Arthur Miller was born Oct. 17, 1915, in New York. He attended high school in Brooklyn where his performances on the athletic fields were more impressive than in the classroom. Not until he had graduated did he acquire any literary ambitions, and this came about only after he had read "The Brothers Karamazov," which had a profound effect on him.

He held a variety of clerical and warehouse jobs, then in 1934 entered the University of Michigan where he studied playwriting, supporting himself by washing dishes and working as night editor of the student newspaper.

It was at Michigan that Miller met his first wife, the former Mary Slattery. They were married in 1940 and divorced in 1956. The marriage produced two children, Jane Ellen and Robert.

Exempt from the draft because of a football injury, Miller spent the World War II years writing radio dramas, while working part time as a truck driver and a steamfitter at the Brooklyn Navy Yard. His first play, "Honors at Dawn," was produced in 1936. His first Broadway effort, "The Man Who Had All the Luck," about a Midwest auto mechanic, closed after four performances. The playwright then spent two years writing "All My Sons," which established him as a figure in the literary community and enabled him to buy a 350-acre farm in Roxbury, Conn., where he built a studio and wrote the rest of his plays.

In 1962, he married Inge Morath, an Austrian-born photographer, who died in 2002. They had a daughter, Rebecca, who is also a playwright.

His literary production during the next 40 years was steady, and his work played both in the United States and England to a variety of reviews. But he never achieved the literary heights of the first decade after the war.

He wrote a well-received autobiography, "Timebends: A Life," (1987) which was re-issued in 1996, as well as fiction and a collection of essays.

In his final years, revivals of his work and international awards cheered the writer.

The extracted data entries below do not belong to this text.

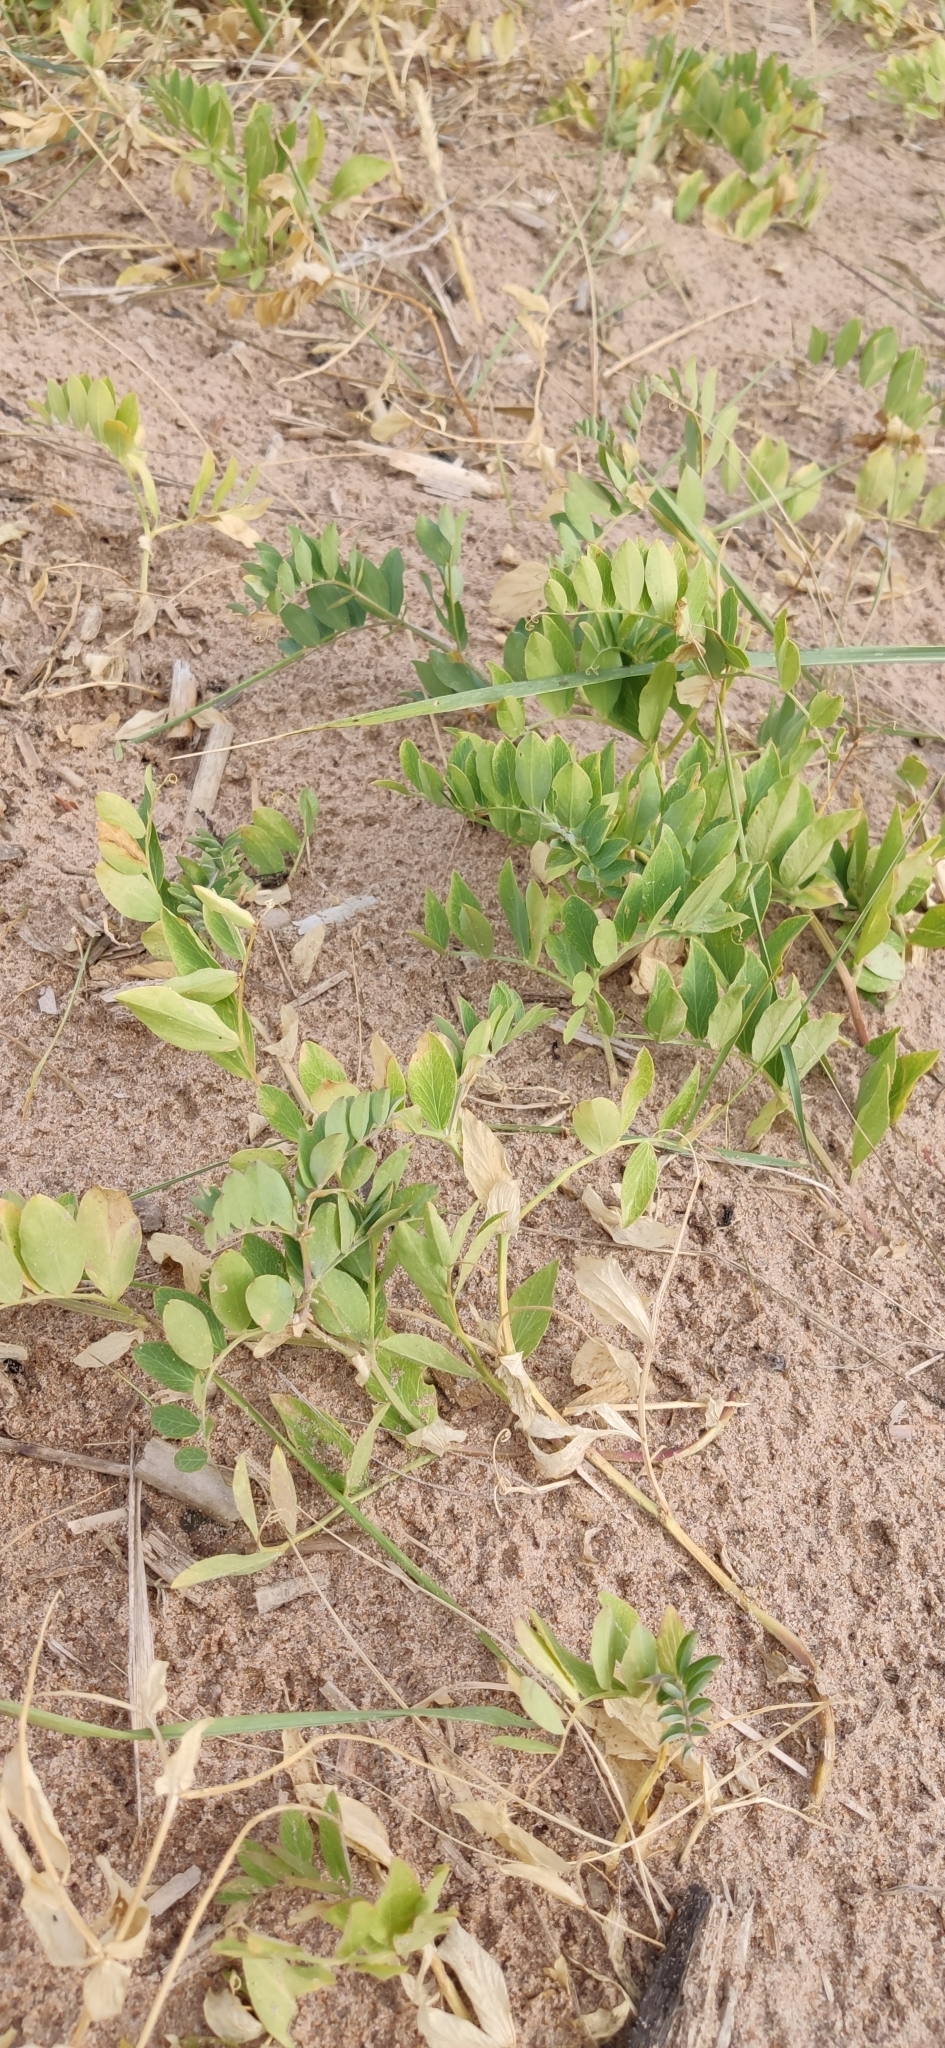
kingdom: Plantae
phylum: Tracheophyta
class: Magnoliopsida
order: Fabales
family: Fabaceae
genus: Lathyrus
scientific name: Lathyrus japonicus
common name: Sea pea
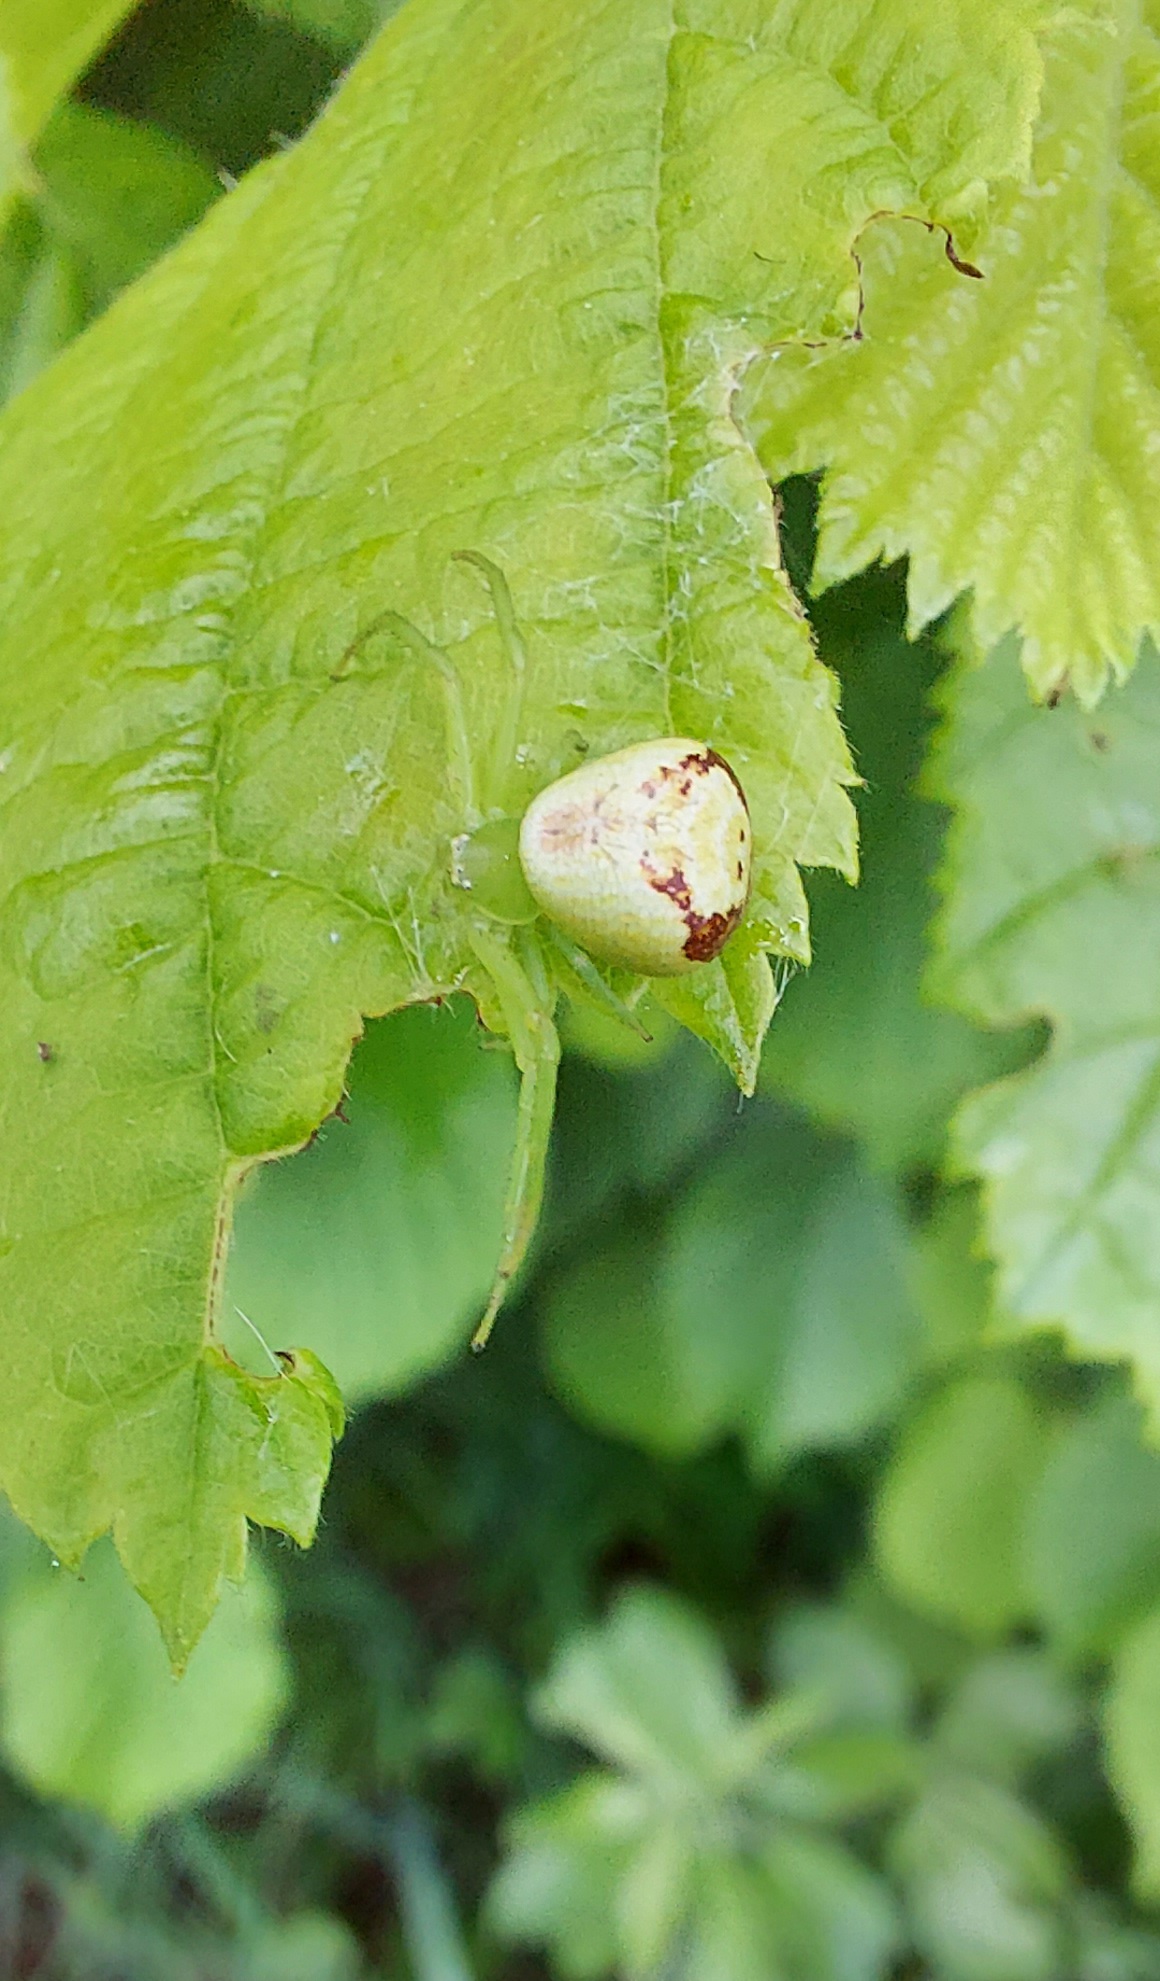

Salman Rushdie praised him as "a giant figure" whose courage in speaking out for persecuted writers, both during his years as president of PEN International (1965-69) and after, gives him a moral stature equaled by few.

He acknowledged to a writer from Knight Ridder Newspapers nine years ago that it was more fun to be Arthur Miller at age 80 than at age 50.

"In a way it is," he said, beginning to smile. "I can't divorce such a question from the fact that -- let's face it -- not a lot of things last a half a century. Even buildings fall. One of my joys in life is to see that what I've done has lasted."